Do I need Telegram Premium? No. Saved Messages reaction-tags are Premium-only; everything else works on a free account.

Bot or user account? User account. This is the MTProto API, not the Bot API. The agent acts as you. Treat your session like a password.

Why do I need npm i -g telegram-agent if I'm installing via npx skills? npx skills add only drops the SKILL.md instructions into your agent's skill directory. The skill instructs the agent to invoke telegram-agent from $PATH — so the binary still needs to be installed. A future revision may switch the skill to invoke via npx telegram-agent@latest to skip this step at the cost of cold-start latency on every call.

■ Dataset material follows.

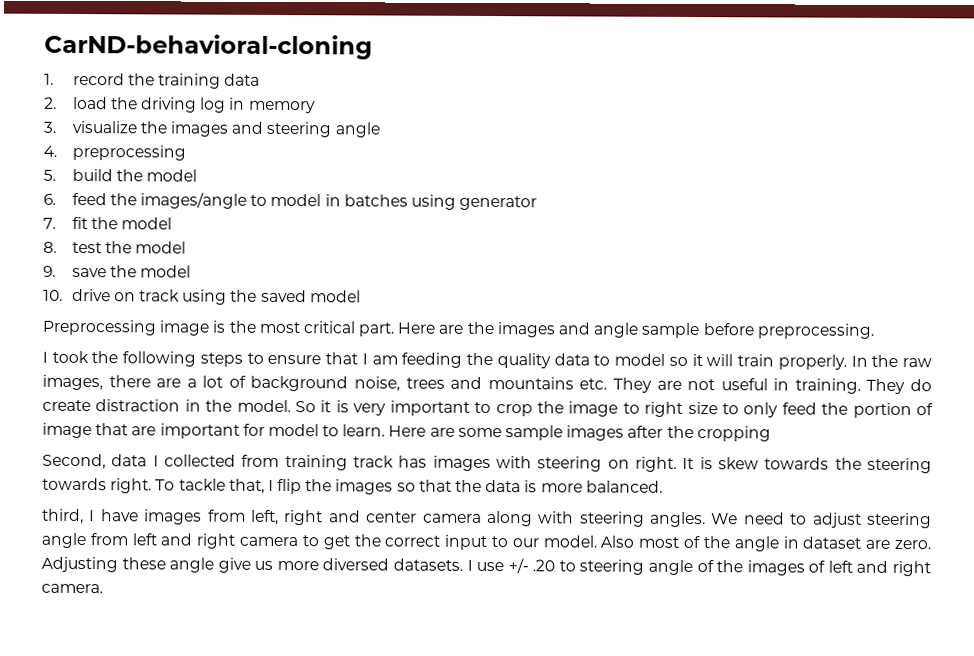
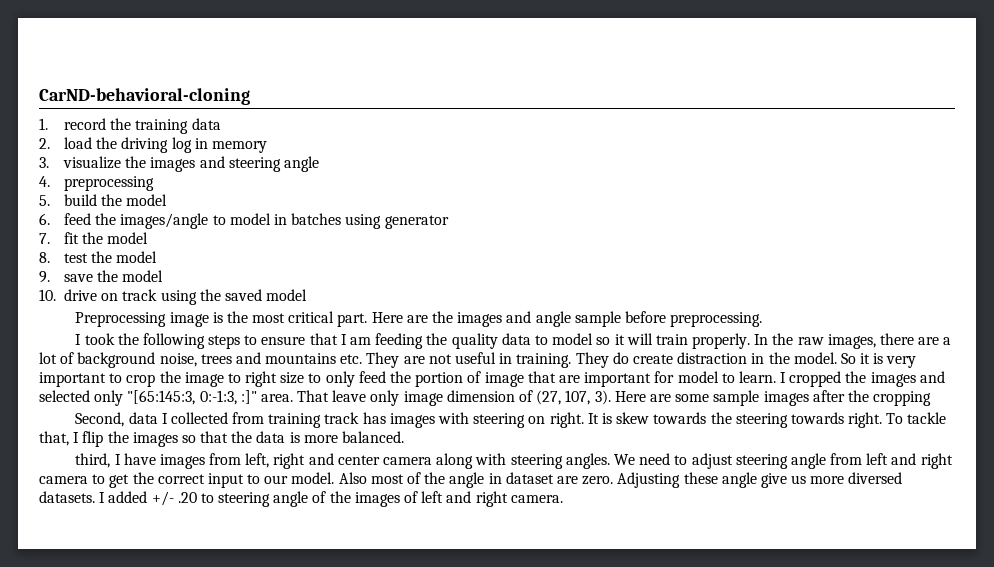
(386, 430) none -> [780,371,945,387] [39,390,611,406] I cropped the images and selected only "[65:145:3, 0:-1:3, :]" area. That leave only image dimension of (27, 107, 3).
[476,561,505,572] use -> [108,491,148,503] added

Is my data going somewhere? The session lives in ~/.telegram-agent/ on your machine. No third-party server. The CLI talks directly to Telegram's MTProto.

What about real-time push notifications? Use telegram-agent listen <chat> — subscribes to gram.js's NewMessage event and writes one JSON line per new message to stdout. Pipe it into while read line; do …; done for a tail-style loop.

Does it work with a Telegram Bot API token? No — this uses MTProto. For Bot API, you want a different package.